--- Stored entries ---

>>>>

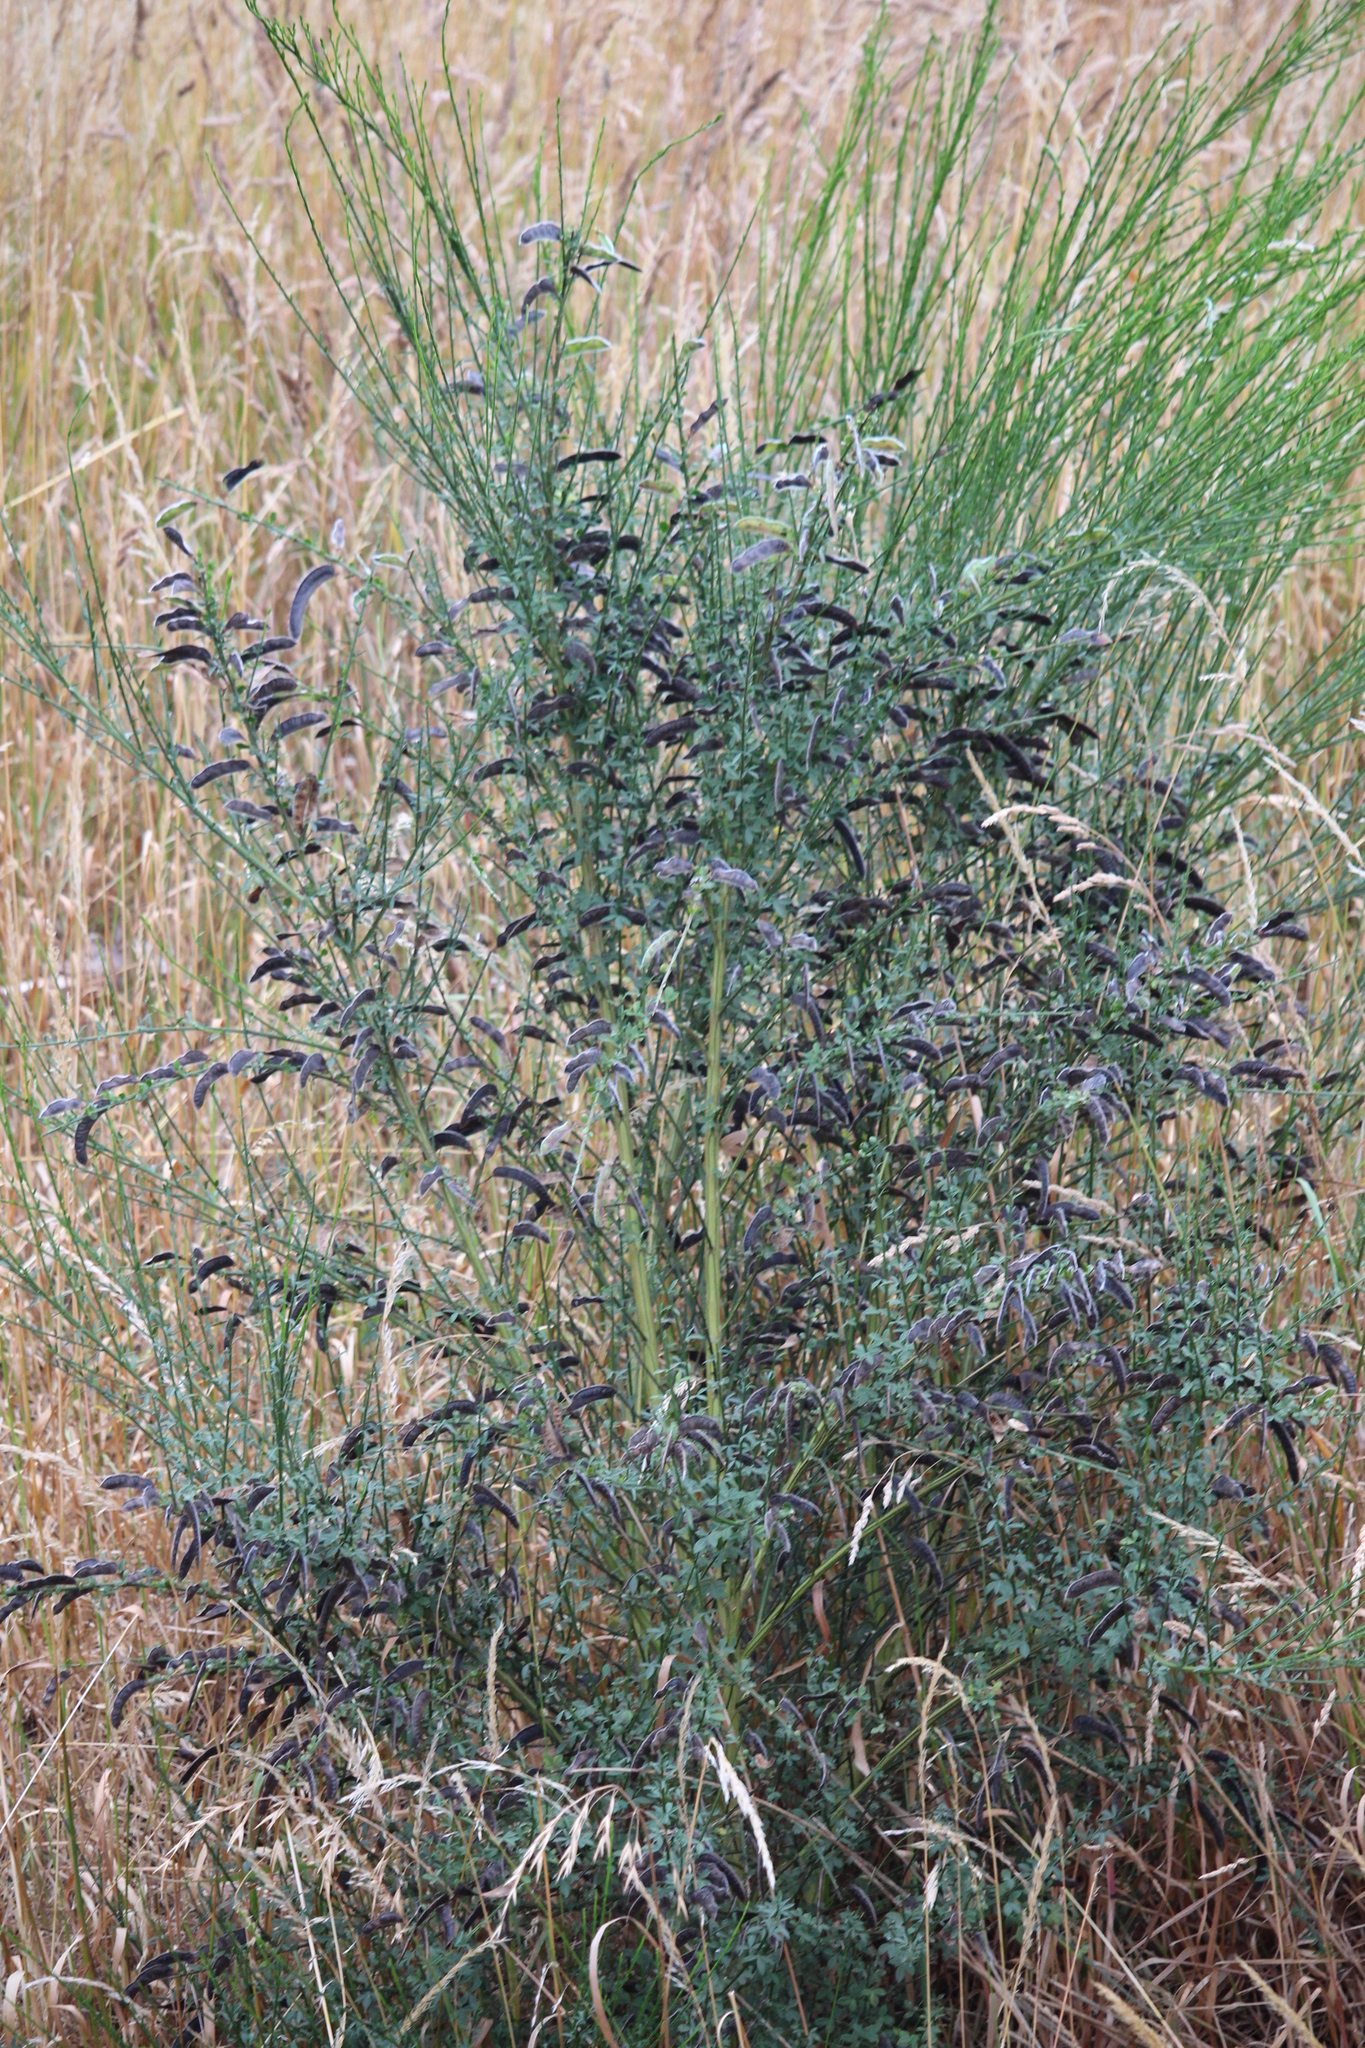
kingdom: Plantae
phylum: Tracheophyta
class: Magnoliopsida
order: Fabales
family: Fabaceae
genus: Cytisus
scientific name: Cytisus scoparius
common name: Scotch broom
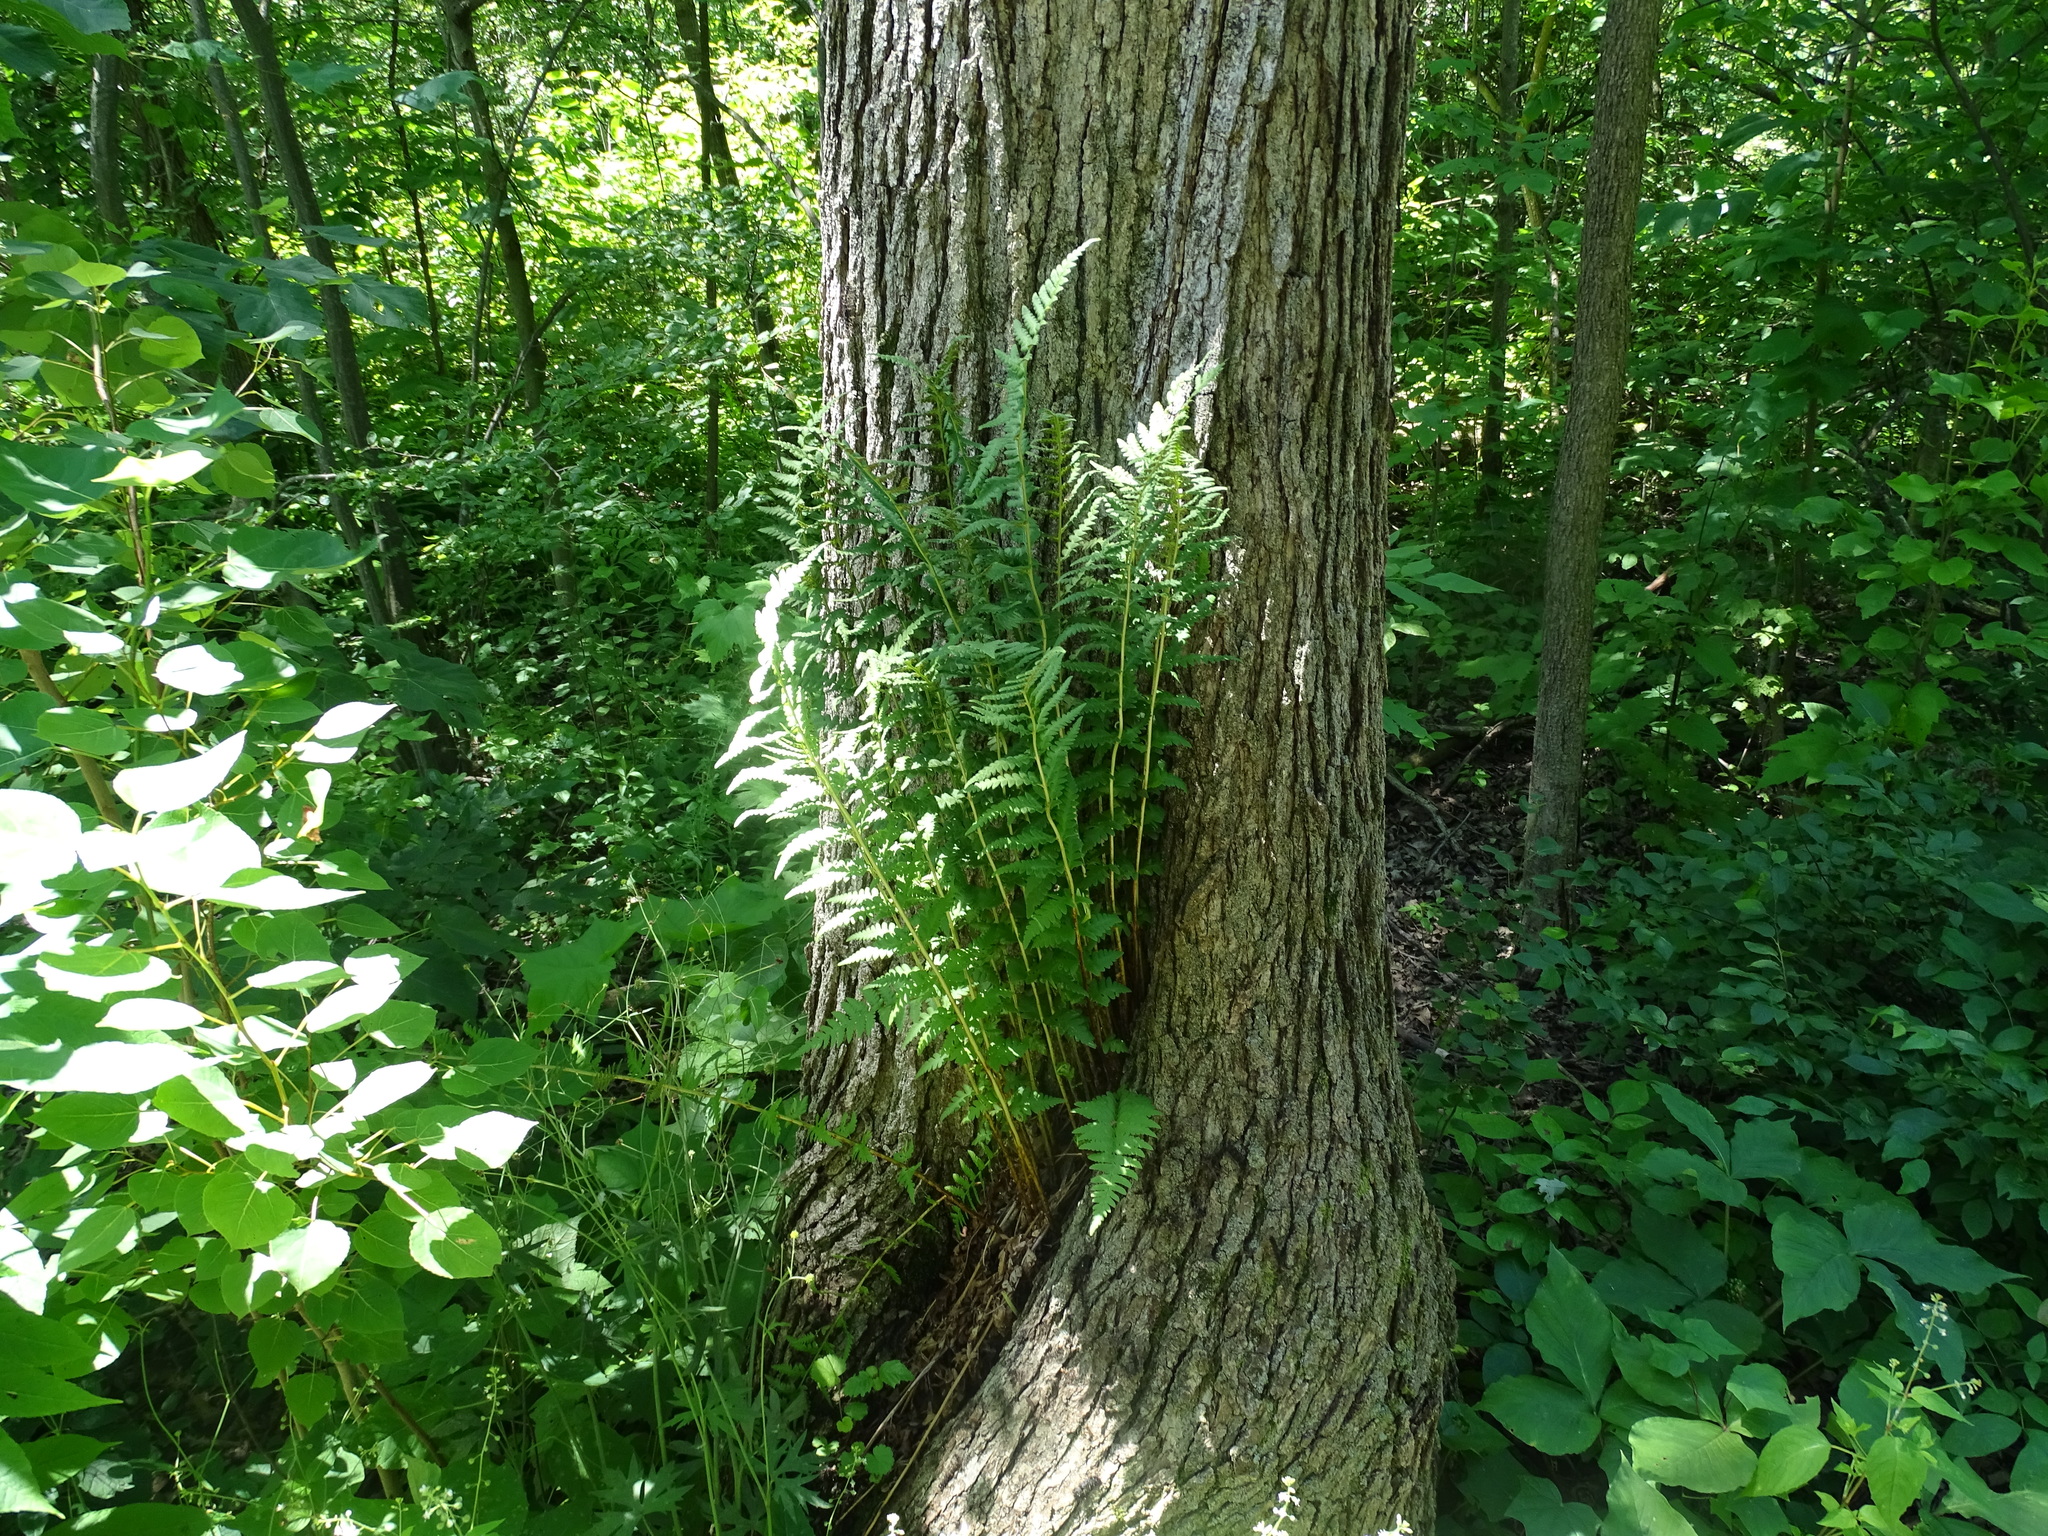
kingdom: Plantae
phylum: Tracheophyta
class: Polypodiopsida
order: Polypodiales
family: Dryopteridaceae
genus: Dryopteris
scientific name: Dryopteris cristata
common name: Crested wood fern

<<<<

--- TASK INSTRUCTIONS ---
Copy every naming line from the material above word for word, keeping the original order. Leave the picture markers out.

--- SOLUTION TO THIS PROBLEM ---
kingdom: Plantae
phylum: Tracheophyta
class: Magnoliopsida
order: Fabales
family: Fabaceae
genus: Cytisus
scientific name: Cytisus scoparius
common name: Scotch broom
kingdom: Plantae
phylum: Tracheophyta
class: Polypodiopsida
order: Polypodiales
family: Dryopteridaceae
genus: Dryopteris
scientific name: Dryopteris cristata
common name: Crested wood fern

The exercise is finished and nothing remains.